Although that rent growth is expected to continue in 2022, there is an economic headwind that has some multifamily investors concerned: inflation.

In March, the U.S. inflation rate leapt to 8.5 percent, the highest it has been since 1982. In an effort to forestall further inflation growth, the U.S. Federal Reserve this month raised interest rates by a whopping one-half percent (the biggest rate hike in more than 20 years). This has helped to calm some fears but it has not changed industry warnings that some degree of higher inflation will likely persist for the foreseeable future.

Typically, inflation is the byproduct of a growing economy, which includes a growing job market with rising salaries, which in turn enables people to pay higher rents. As an asset class, multifamily housing has typically acted as a hedge against inflation. Multifamily investors have been able to outperform inflation by financing their properties with long-term fixed debt and increasing asking rents almost every year.

Inflation and rising rents are not likely to deter renters, who continue to struggle in a market that remains about five million homes short of what is needed to fill the demand of would-be homeowners. But for investors, inflation can impede a property’s profitability.
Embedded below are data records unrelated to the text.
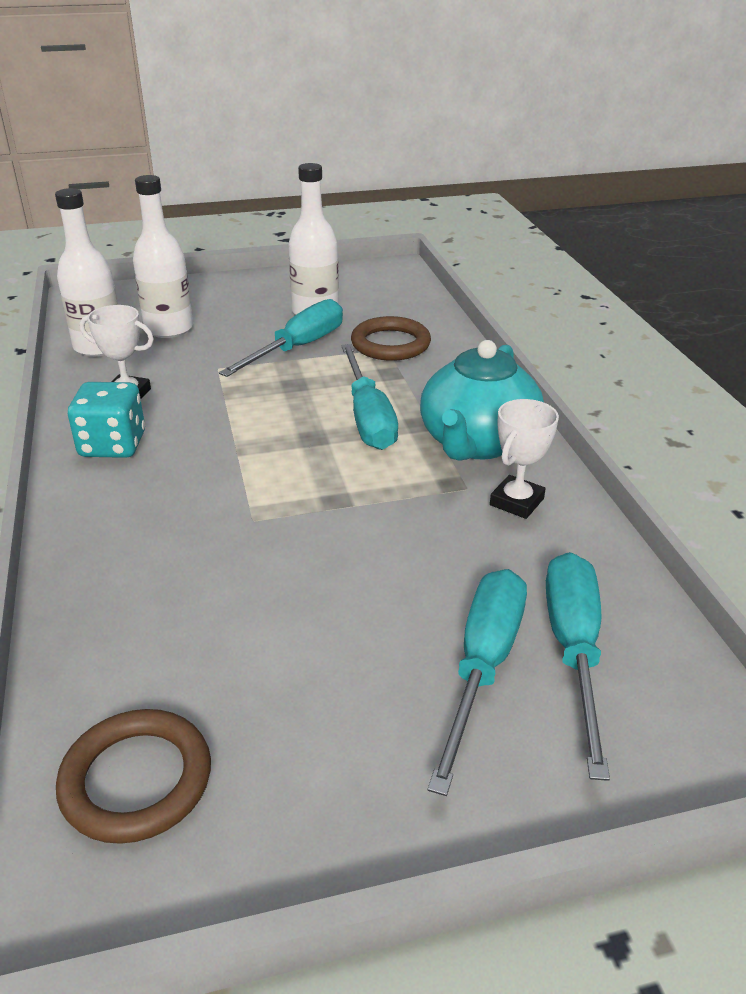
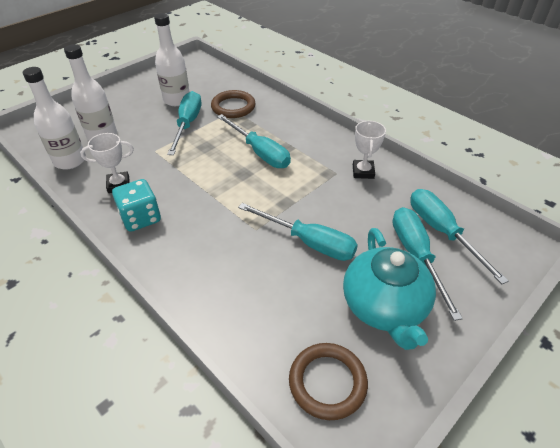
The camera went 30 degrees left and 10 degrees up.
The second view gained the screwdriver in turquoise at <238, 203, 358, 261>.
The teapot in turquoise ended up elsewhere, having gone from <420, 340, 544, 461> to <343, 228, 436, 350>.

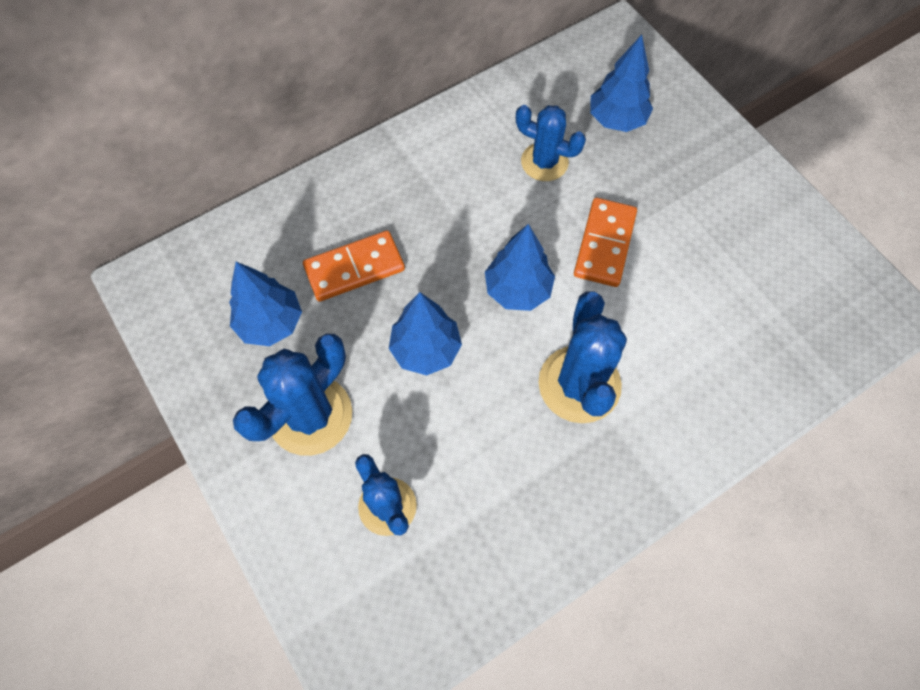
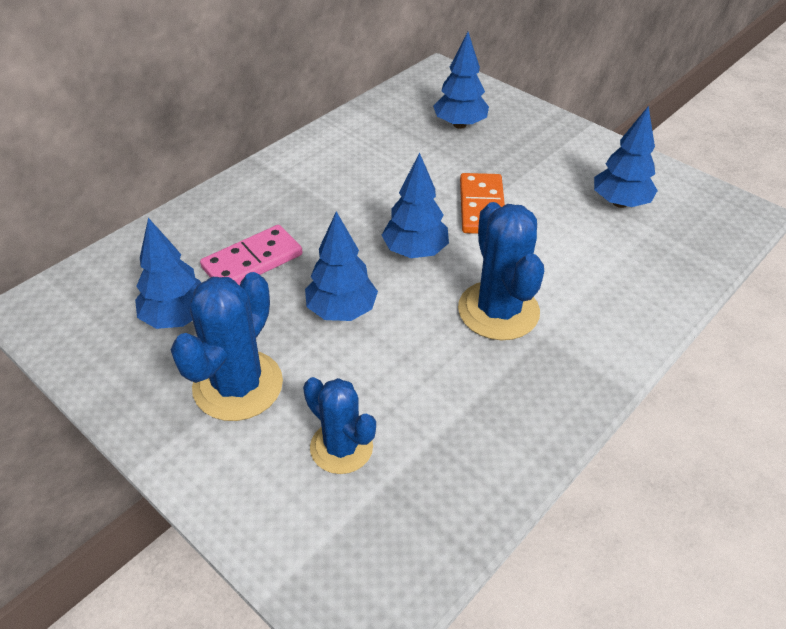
The camera went 15 degrees left and 20 degrees down.
The second view lost the cactus in blue at <516, 105, 586, 181>.
The second view gained the tree in blue at <594, 106, 658, 208>.
What was the domino in orange at <303, 231, 405, 302> turned into the domino in pink at <200, 225, 302, 285>.

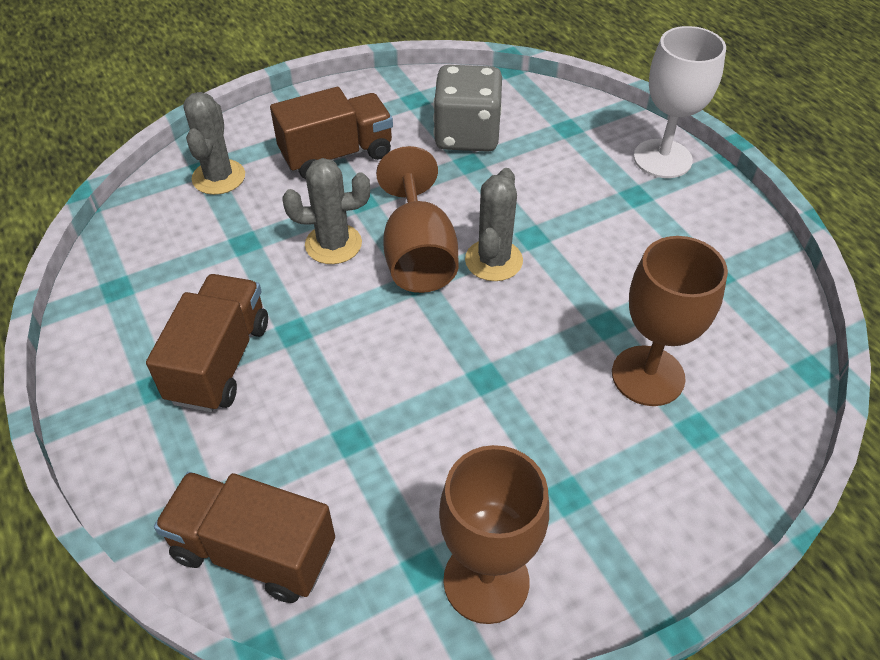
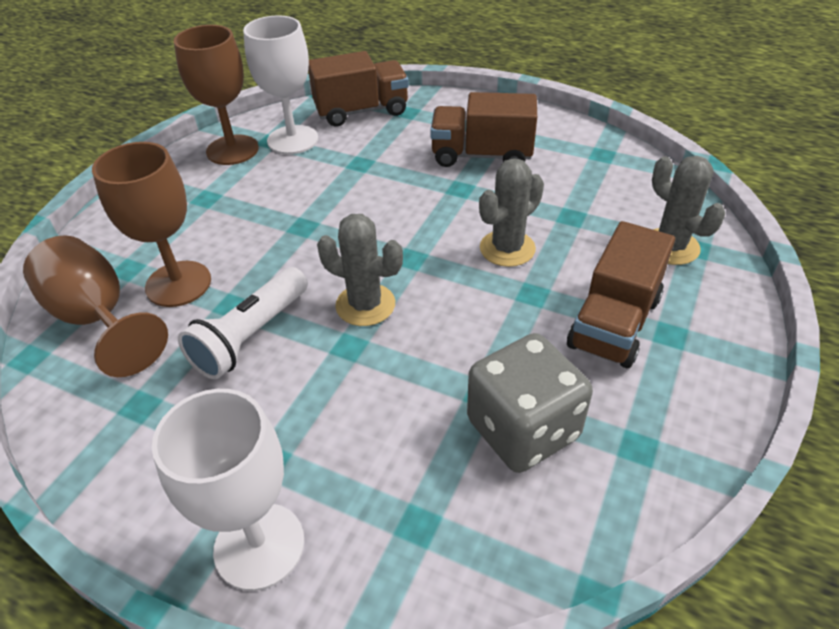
The camera went 145 degrees right and 5 degrees down.
The second view gained the flashlight in white at <178, 267, 308, 379>.
The second view gained the goblet in white at <243, 15, 318, 154>.
The goblet in brown ended up elsewhere, having gone from <376, 146, 459, 293> to <23, 235, 168, 377>.
The truck in brown at <146, 274, 268, 412> ended up facing another way, 120 degrees clockwise from before.
The cactus in grey at <465, 168, 523, 281> ended up facing another way, 45 degrees counterclockwise from before.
When the costs of goods and services rise, that affects every area of the economy. In the multifamily arena, it makes the cost of hiring property managers, landscapers, handymen and other personnel more expensive than it was one year ago. Inflation also leads to higher interest rates, which makes borrowing money more expensive.

That might suppress demand among people seeking to buy their forever home, but thus far it hasn’t been enough to deter multifamily investors from investing. In fact, a lot of investors are expecting interest rates to continue to increase. This has them determined to act even faster on their investments so that they can lock in financing sooner rather than later. With continued rent growth on the horizon, investors have determined that it’s worth paying more for financing now than facing the uncertainty of future interest rate hikes.

None of this is to say that inflation is a minor factor. While asking rents have been growing, the increased cost of operations has made profitability a key concern, and made the role of property managers even more critical. An experienced property manager can strike the right balance between running properties in a cost-effective way while still ensuring that tenants feel valued, and that they’re getting their money’s worth in an increasingly pricey landscape.